– Desculpe, meu senhor... Nem se preocupe. É minha rinite alérgica. Quando entro no ar refrigerado o nariz começa logo a coçar.
Soube disso por acaso ao encontrá-la no elevador de nosso prédio. Voltava do pronto-socorro ainda reclamando de dores na panturrilha (batata da perna, para alguns). Chegou a pensar em trombose, hipótese descartada pelo médico que lhe atendeu e recomendou apenas mais moderação nas atividades físicas. Caminhadas longas e danças já lhe pesam muito.
Aproveitei a oportunidade para tentar convencê-la a praticar o isolamento social que a Organização Mundial de Saúde vinha recomendando para os idosos, por conta do surto viral que dava as caras por aqui sem bater na porta e já querendo matar.
Para o seu próprio bem, procurei assustá-la ao alertar que poderia ser contaminada até pelos dançarinos a quem paga cachê todo fim-de-semana para lhe fazer companhia nos bailinhos da terceira idade. Fiz mais: recorri a alguns conhecidos em comum para que reforçassem a pressão, no sentido de protegê-la do vento mórbido que está repaginando o planeta.
Não adiantou. Pensionista de ex-funcionário do Banco do Brasil, com contas em dia e assistência médica de primeira numa terra de segunda classe, Dona Eulália é daquelas que acreditam que a confusão que está aí não passa de um complô da esquerda para derrubar os governos "patriotas" que subiram ao poder pelo mundo afora.
Em seu fanatismo ideológico, com traços de fundamentalismo religioso, vive a espalhar pelas redes sociais coisas como: “(...) É a gripezinha anual de sempre... Vamos desmascarar esta corja da mídia... Não podemos ficar a mercê desse bando de esquerdopatas... O povo não deve de jeito nenhum ficar em casa e perder o emprego (...)"
Apesar de vários filhos e filhas, ela optou por viver sozinha em seu canto, tendo por companhia apenas a tevê – não perde por nada o Brasil Urgente, apresentado pelo Datena –, o celular e um cachorro abusado da raça Dachshund, chamado Olavo – um neto dela o batizou assim porque se mete em tudo, late muito, mas só dá trabalho.
As rugas discretas e os cabelos brancos até que lhe caem bem e realçam a elegância.

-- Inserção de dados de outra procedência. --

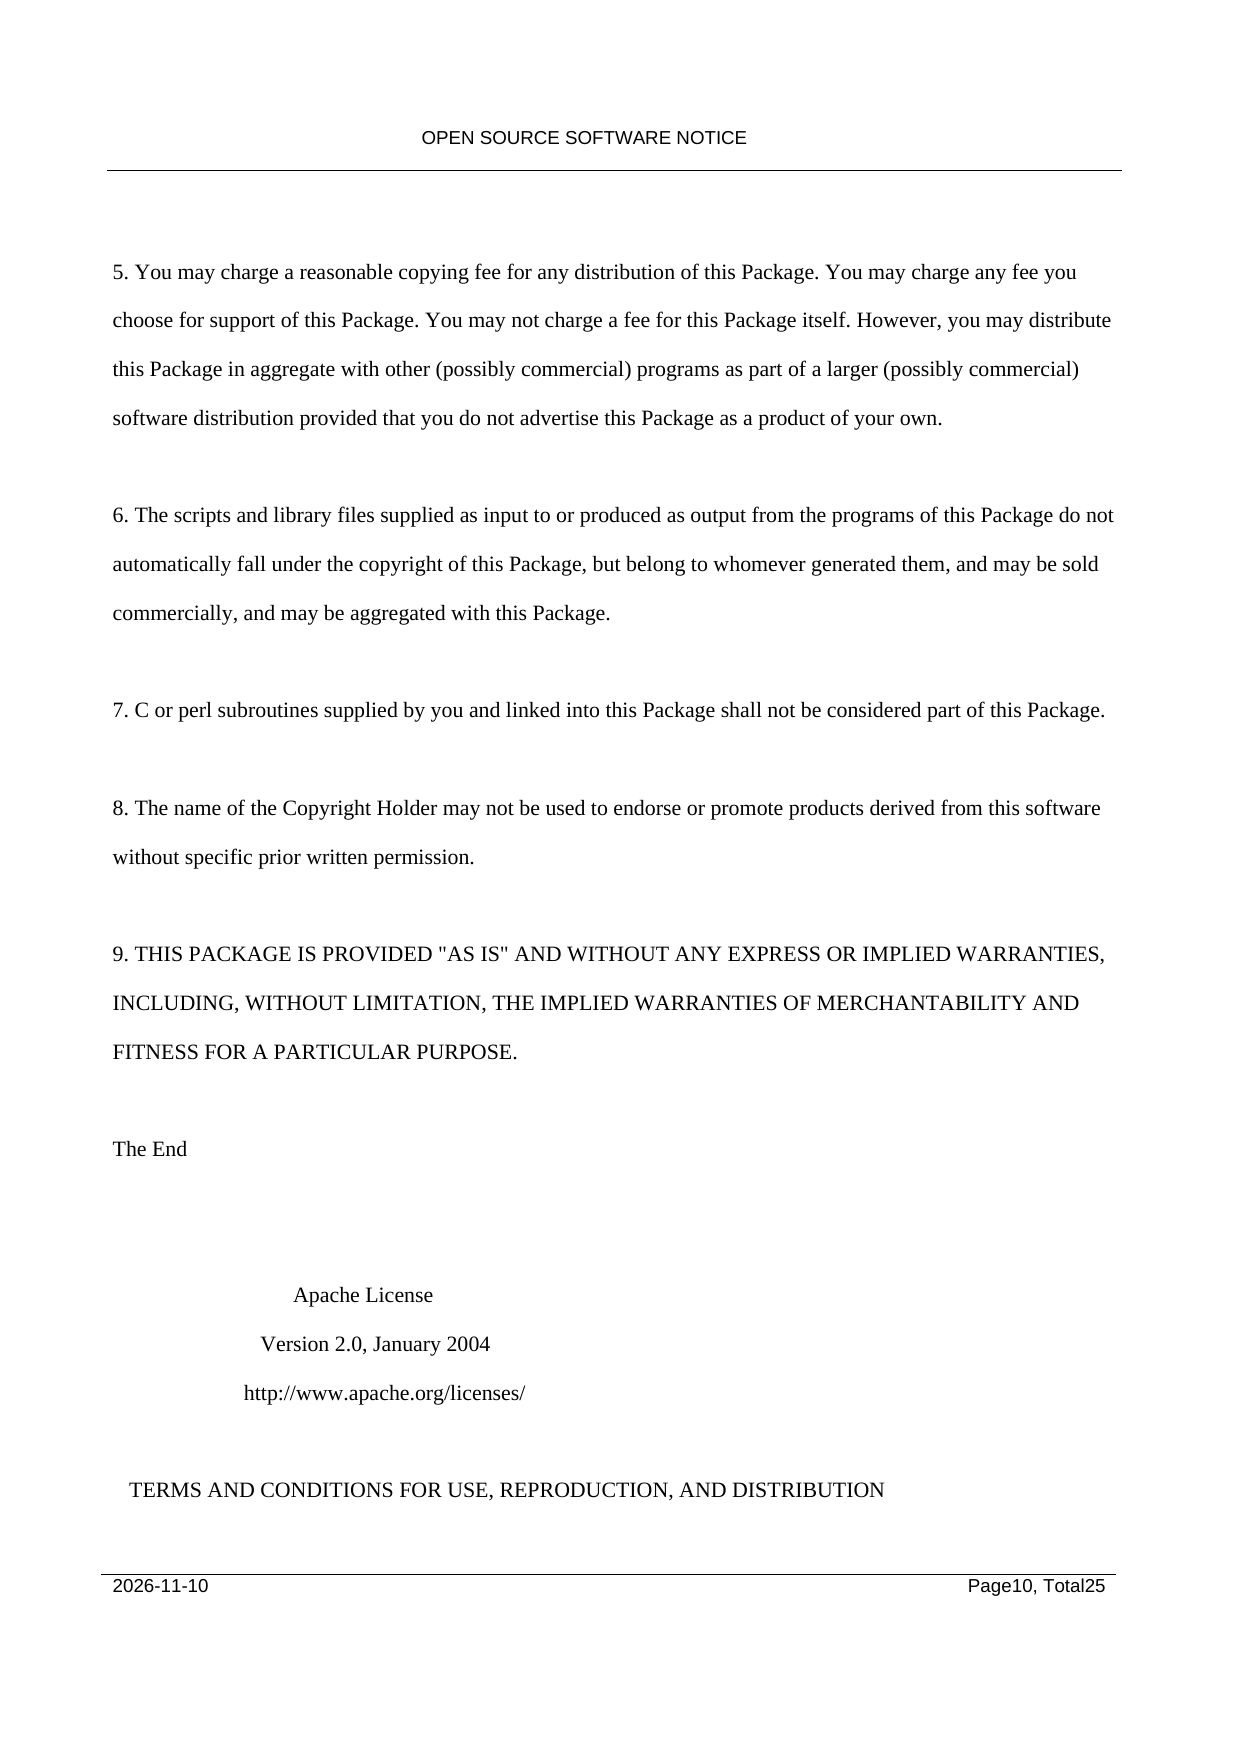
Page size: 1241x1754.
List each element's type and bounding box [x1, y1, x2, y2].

text [112, 206, 1128, 1506]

No auge da maturidade, continua bonita e, por isso mesmo, mais vaidosa que nunca. Não vai nem à padaria da esquina sem conferir a imagem refletida no espelho da porta de seu guarda-roupas.
Adora dançar, em especial um bolero lançado há 10 anos por Marisa Monte, do tipo “dois-pra-lá-dois-pra-cá”:
“(...) Ainda bem
que agora encontrei você,
eu realmente não sei
o que fiz para merecer
você,
porque ninguém
dava nada por mim (...)”
Com um sorriso enigmático no rosto, vira e mexe repete para as amigas que “os sonhos não envelhecem”.
Sábado, 14 de março. Fiz o que pude para que Dona Eulália não se arriscasse tanto, mas ao pegar o elevador esta noite olhou bem dentro dos meus olhos e confidenciou: “Meu filho, é dançar ou dançar! Se não dançar todo sábado, danço do mesmo jeito: dói tudo, bate uma tristeza danada... E eu vou lá me acabar no tarja preta?”
Sábado, 21 de março. Hoje não saiu de casa nem para levar Olavo lá fora para demarcar território. Eram quase 11 da noite quando me ligou. Falava baixinho, cansada, queixando-se de febre, mal-estar geral, dor de cabeça, tosse seca, dor de barriga e perda de apetite.
Liguei na mesma hora para uma de suas filhas, médica de família, especialista em cuidados primários de saúde, com quem ela não falava havia meses – rusga antiga que ora esquenta, ora esfria. Contei o que ouvira e minutos depois ela chegaria apressada para socorrer a mãe.
Tive medo de me aproximar por conta das cautelas de que tanto se fala ultimamente. Meia hora mais tarde, vi quando a médica, com seu jeito seco de ser – desde criança é assim, dizem – deixava o apartamento e entrava no elevador amparando a mãe, que carregava Olavo no colo.
Sábado, 28 de março. Passei a semana atormentado, me sentindo mal por não haver persuadido Dona Eulália a se resguardar nesses dias de escuridão, perplexidade e suspense. Ansioso com a falta de notícias, liguei para a sua filha:
– E aí, doutora, como ela está?
– Do mesmo jeito...
– Testaram?
– Não foi necessário.
– Testaram?
– Não foi necessário.
– O que ela tem?
– Saudade das amigas, dos bailinhos, da padaria... Passa já.
Menos mal. Ainda bem que solidão não cura com remédio. Vai que aparece algum leigo querendo usar a caneta para propor tratamento à base de cloroquina e a coitada acredita.